→ **Selected text**
+--

Poverty, privilege, and the vegan debate
Before I start I want to say I love veganism. I think it’s the most sustainable way to live, I adore vegan food, and I want to go fully plant-based. My partner and I already split our meals, half vegan, half not, because small changes are better than none.
But I’m so tired of hearing people claim veganism is always cheaper.
Yes, if you’re talking about staples like chickpeas, lentils, and tofu, it can be cheaper than meat and eggs. I’m not arguing that. But you buy those whole ingredients when you have the money and time to cook a full meal.
And also before anyone “debates” with me there’s a difference between low income and poverty, so many people I see talk about this grew up low income and working class and feel like it was poverty, and the meals they talk about would still have been luxury to me as a child.
So I’m going to break it down for you
My local food bank (not the one in your area, MY one from MY experience I’m talking about) Mostly pasta, sometimes rice, tinned tomatoes, beans, and spaghetti hoops (and yes those are vegan but they’re not a meal). A good week meant they had the ones with little hotdogs in, because for three children, two of which are autistic, those were the best thing ever, and more importantly they were filling.
Chickpeas? Lentils? Rarely donated. And even if they were, how do you make a meal out of a tin without buying more ingredients.

+--

→ **Data under study**
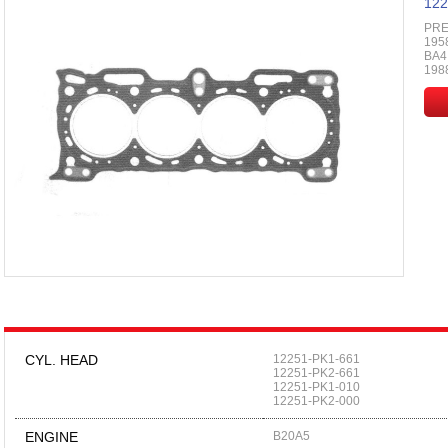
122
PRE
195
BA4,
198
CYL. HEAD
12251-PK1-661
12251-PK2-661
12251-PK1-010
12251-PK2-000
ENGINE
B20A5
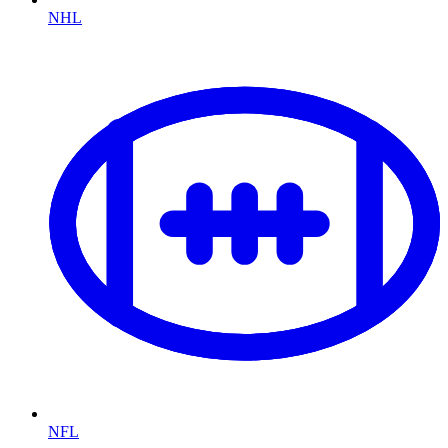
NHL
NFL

+--

→ **Problem requirements**
Summarize the text about poverty and the vegan debate in two sentences.

→ **Response area**
The writer loves veganism, calls it the most sustainable way to live, and already splits meals half vegan with a partner, but is tired of hearing that veganism is always cheaper. Staples like chickpeas, lentils, and tofu can cost less than meat and eggs, but buying whole ingredients takes money and time, and the writer's local food bank mostly offered pasta, rice, tinned tomatoes, beans, and spaghetti hoops, with chickpeas and lentils rarely donated.